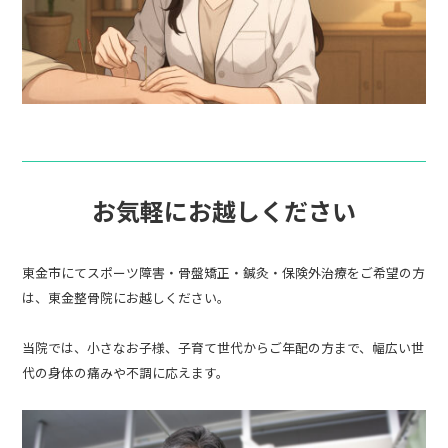
お気軽にお越しください
東金市にてスポーツ障害・骨盤矯正・鍼灸・保険外治療をご希望の方
は、東金整骨院にお越しください。
当院では、小さなお子様、子育て世代からご年配の方まで、幅広い世
代の身体の痛みや不調に応えます。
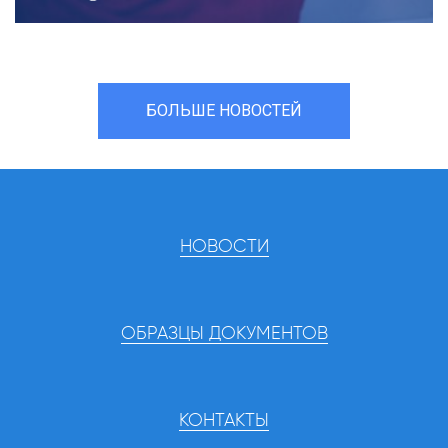
БОЛЬШЕ НОВОСТЕЙ
НОВОСТИ
ОБРАЗЦЫ ДОКУМЕНТОВ
КОНТАКТЫ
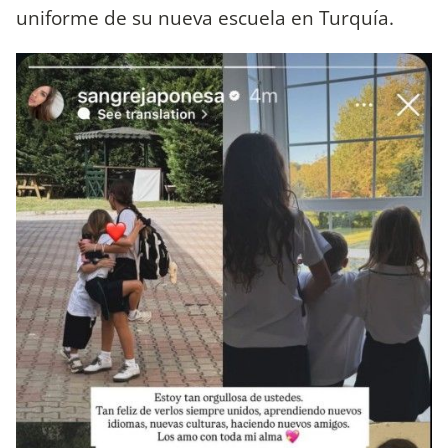
uniforme de su nueva escuela en Turquía.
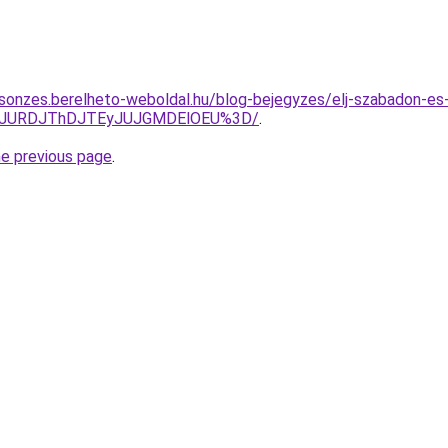
csonzes.berelheto-weboldal.hu/blog-bejegyzes/elj-szabadon-e
GJURDJThDJTEyJUJGMDElOEU%3D/
.
he previous page
.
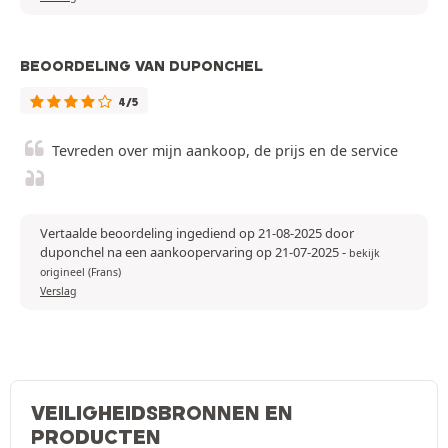
BEOORDELING VAN DUPONCHEL
4/5
Tevreden over mijn aankoop, de prijs en de service
Vertaalde beoordeling ingediend op 21-08-2025 door
duponchel na een aankoopervaring op 21-07-2025
-
bekijk
origineel (Frans)
Verslag
VEILIGHEIDSBRONNEN EN
PRODUCTEN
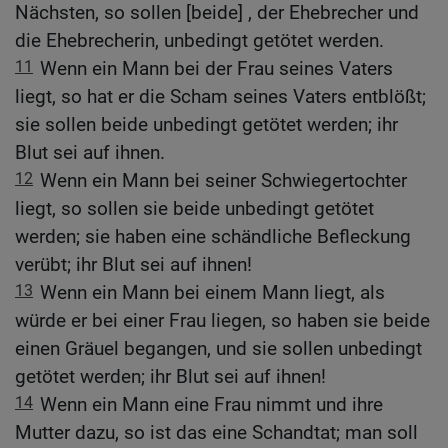
Nächsten, so sollen [beide] , der Ehebrecher und
die Ehebrecherin, unbedingt getötet werden.
11
Wenn ein Mann bei der Frau seines Vaters
liegt, so hat er die Scham seines Vaters entblößt;
sie sollen beide unbedingt getötet werden; ihr
Blut sei auf ihnen.
12
Wenn ein Mann bei seiner Schwiegertochter
liegt, so sollen sie beide unbedingt getötet
werden; sie haben eine schändliche Befleckung
verübt; ihr Blut sei auf ihnen!
13
Wenn ein Mann bei einem Mann liegt, als
würde er bei einer Frau liegen, so haben sie beide
einen Gräuel begangen, und sie sollen unbedingt
getötet werden; ihr Blut sei auf ihnen!
14
Wenn ein Mann eine Frau nimmt und ihre
Mutter dazu, so ist das eine Schandtat; man soll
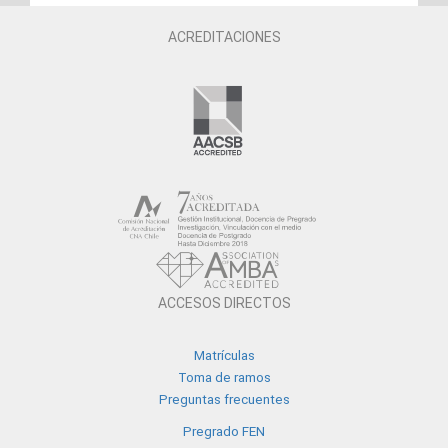
ACREDITACIONES
ACCESOS DIRECTOS
Matrículas
Toma de ramos
Preguntas frecuentes
Pregrado FEN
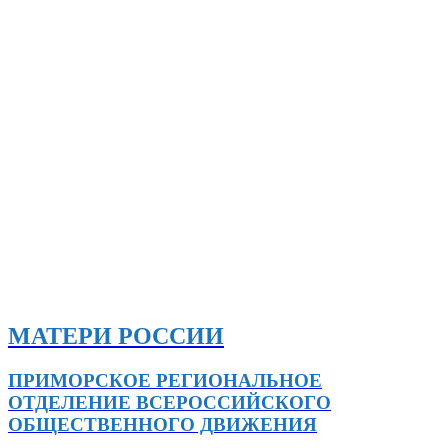
МАТЕРИ РОССИИ
ПРИМОРСКОЕ РЕГИОНАЛЬНОЕ
ОТДЕЛЕНИЕ ВСЕРОССИЙСКОГО
ОБЩЕСТВЕННОГО ДВИЖЕНИЯ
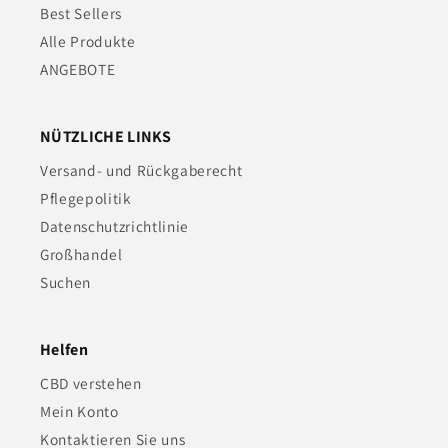
Best Sellers
Alle Produkte
ANGEBOTE
NÜTZLICHE LINKS
Versand- und Rückgaberecht
Pflegepolitik
Datenschutzrichtlinie
Großhandel
Suchen
Helfen
CBD verstehen
Mein Konto
Kontaktieren Sie uns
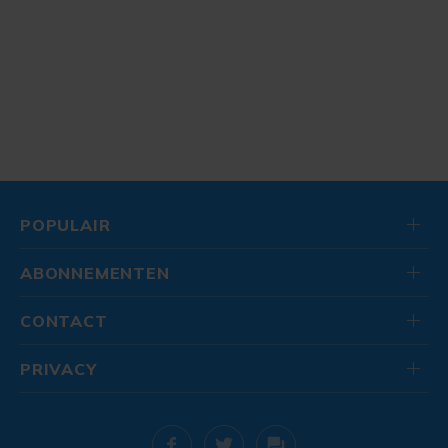
POPULAIR
ABONNEMENTEN
CONTACT
PRIVACY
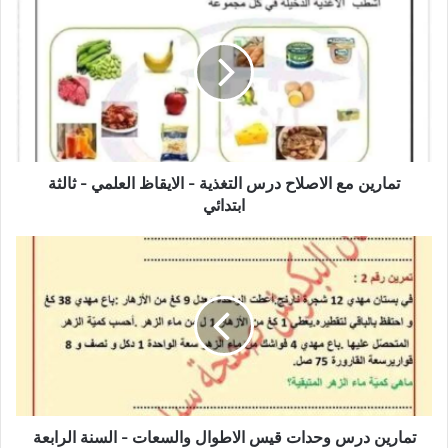
مع
الاصلاح
درس
التغذية
-
الايقاظ
العلمي
-
ثالثة
تمارين مع الاصلاح درس التغذية - الايقاظ العلمي - ثالثة
ابتدائي
ابتدائي
تمارين
درس
وحدات
قيس
الاطوال
والسعات
-
السنة
الرابعة
تمارين درس وحدات قيس الاطوال والسعات - السنة الرابعة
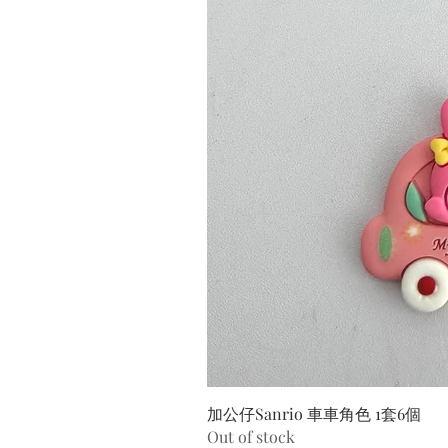
加公仔Sanrio 車車角色 1套6個
Out of stock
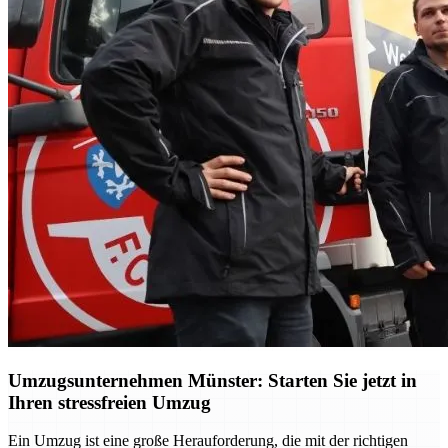
Umzugsunternehmen Münster: Starten Sie jetzt in
Ihren stressfreien Umzug
Ein Umzug ist eine große Herauforderung, die mit der richtigen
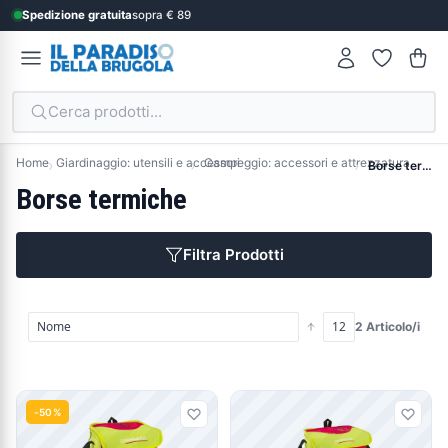
Spedizione gratuita
sopra € 89
Cerca prodotti...
Home
Giardinaggio: utensili e accessori
Campeggio: accessori e attrezzatura
Borse termiche
Borse termiche
Filtra Prodotti
2 Articolo/i
Prodotti
-50%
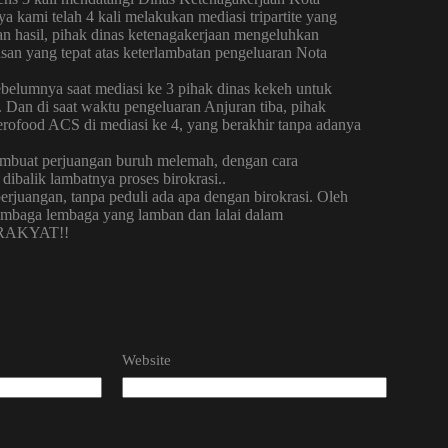
 kami telah 4 kali melakukan mediasi tripartite yang
kan hasil, pihak dinas ketenagakerjaan mengeluhkan
an yang tepat atas keterlambatan pengeluaran Nota
sebelumnya saat mediasi ke 3 pihak dinas kekeh untuk
Dan di saat waktu pengeluaran Anjuran tiba, pihak
Aerofood ACS di mediasi ke 4, yang berakhir tanpa adanya
membuat perjuangan buruh melemah, dengan cara
dibalik lambatnya proses birokrasi..
rjuangan, tanpa peduli ada apa dengan birokrasi. Oleh
embaga lembaga yang lamban dan lalai dalam
tu RAKYAT!!
Website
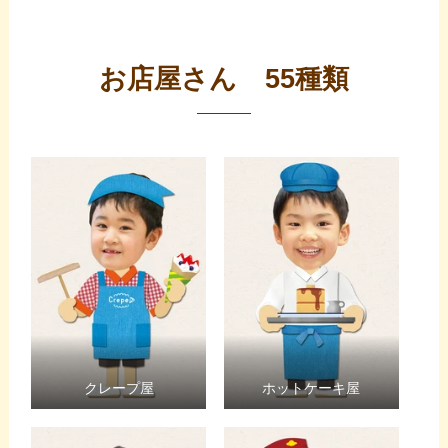
お店屋さん 55種類
クレープ屋
ホットケーキ屋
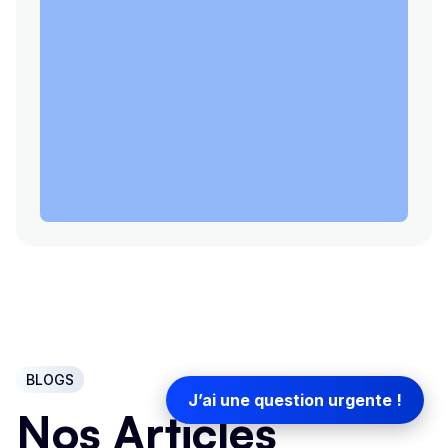
BLOGS
J’ai une question urgente !
Nos Articles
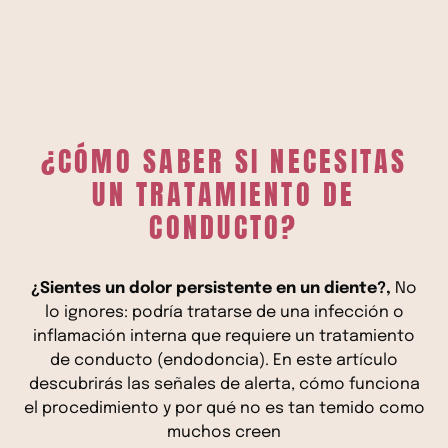
¿CÓMO SABER SI NECESITAS
UN TRATAMIENTO DE
CONDUCTO?
¿Sientes un dolor persistente en un diente?,
No
lo ignores: podría tratarse de una infección o
inflamación interna que requiere un tratamiento
de conducto (endodoncia). En este artículo
descubrirás las señales de alerta, cómo funciona
el procedimiento y por qué no es tan temido como
muchos creen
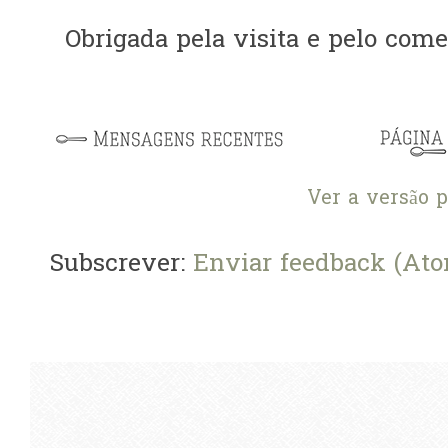
Obrigada pela visita e pelo comen
Ver a versão 
Subscrever:
Enviar feedback (At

**WRITTEN TASK:**
Repeat the data exactly as given. Keep every picture out of the copy.

**ANSWER BELOW:**
お気軽にお越しください
東金市にてスポーツ障害・骨盤矯正・鍼灸・保険外治療をご希望の方
は、東金整骨院にお越しください。
当院では、小さなお子様、子育て世代からご年配の方まで、幅広い世
代の身体の痛みや不調に応えます。
БОЛЬШЕ НОВОСТЕЙ
НОВОСТИ
ОБРАЗЦЫ ДОКУМЕНТОВ
КОНТАКТЫ
uniforme de su nueva escuela en Turquía.
csonzes.berelheto-weboldal.hu/blog-bejegyzes/elj-szabadon-e
GJURDJThDJTEyJUJGMDElOEU%3D/
.
he previous page
.
BEOORDELING VAN DUPONCHEL
4/5
Tevreden over mijn aankoop, de prijs en de service
Vertaalde beoordeling ingediend op 21-08-2025 door
duponchel na een aankoopervaring op 21-07-2025
-
bekijk
origineel (Frans)
Verslag
VEILIGHEIDSBRONNEN EN
PRODUCTEN
Nächsten, so sollen [beide] , der Ehebrecher und
die Ehebrecherin, unbedingt getötet werden.
11
Wenn ein Mann bei der Frau seines Vaters
liegt, so hat er die Scham seines Vaters entblößt;
sie sollen beide unbedingt getötet werden; ihr
Blut sei auf ihnen.
12
Wenn ein Mann bei seiner Schwiegertochter
liegt, so sollen sie beide unbedingt getötet
werden; sie haben eine schändliche Befleckung
verübt; ihr Blut sei auf ihnen!
13
Wenn ein Mann bei einem Mann liegt, als
würde er bei einer Frau liegen, so haben sie beide
einen Gräuel begangen, und sie sollen unbedingt
getötet werden; ihr Blut sei auf ihnen!
14
Wenn ein Mann eine Frau nimmt und ihre
Mutter dazu, so ist das eine Schandtat; man soll
ACREDITACIONES
ACCESOS DIRECTOS
Matrículas
Toma de ramos
Preguntas frecuentes
Pregrado FEN
МАТЕРИ РОССИИ
ПРИМОРСКОЕ РЕГИОНАЛЬНОЕ
ОТДЕЛЕНИЕ ВСЕРОССИЙСКОГО
ОБЩЕСТВЕННОГО ДВИЖЕНИЯ
Best Sellers
Alle Produkte
ANGEBOTE
NÜTZLICHE LINKS
Versand- und Rückgaberecht
Pflegepolitik
Datenschutzrichtlinie
Großhandel
Suchen
Helfen
CBD verstehen
Mein Konto
Kontaktieren Sie uns
POPULAIR
ABONNEMENTEN
CONTACT
PRIVACY
مع
الاصلاح
درس
التغذية
-
الايقاظ
العلمي
-
ثالثة
تمارين مع الاصلاح درس التغذية - الايقاظ العلمي - ثالثة
ابتدائي
ابتدائي
تمارين
درس
وحدات
قيس
الاطوال
والسعات
-
السنة
الرابعة
تمارين درس وحدات قيس الاطوال والسعات - السنة الرابعة
加公仔Sanrio 車車角色 1套6個
Out of stock
Umzugsunternehmen Münster: Starten Sie jetzt in
Ihren stressfreien Umzug
Ein Umzug ist eine große Herauforderung, die mit der richtigen
Spedizione gratuita
sopra € 89
Cerca prodotti...
Home
Giardinaggio: utensili e accessori
Campeggio: accessori e attrezzatura
Borse termiche
Borse termiche
Filtra Prodotti
2 Articolo/i
Prodotti
-50%
 kami telah 4 kali melakukan mediasi tripartite yang
kan hasil, pihak dinas ketenagakerjaan mengeluhkan
an yang tepat atas keterlambatan pengeluaran Nota
sebelumnya saat mediasi ke 3 pihak dinas kekeh untuk
Dan di saat waktu pengeluaran Anjuran tiba, pihak
Aerofood ACS di mediasi ke 4, yang berakhir tanpa adanya
membuat perjuangan buruh melemah, dengan cara
dibalik lambatnya proses birokrasi..
rjuangan, tanpa peduli ada apa dengan birokrasi. Oleh
embaga lembaga yang lamban dan lalai dalam
tu RAKYAT!!
Website
お店屋さん 55種類
クレープ屋
ホットケーキ屋
BLOGS
J’ai une question urgente !
Nos Articles
¿CÓMO SABER SI NECESITAS
UN TRATAMIENTO DE
CONDUCTO?
¿Sientes un dolor persistente en un diente?,
No
lo ignores: podría tratarse de una infección o
inflamación interna que requiere un tratamiento
de conducto (endodoncia). En este artículo
descubrirás las señales de alerta, cómo funciona
el procedimiento y por qué no es tan temido como
muchos creen
Obrigada pela visita e pelo comen
Ver a versão 
Subscrever:
Enviar feedback (At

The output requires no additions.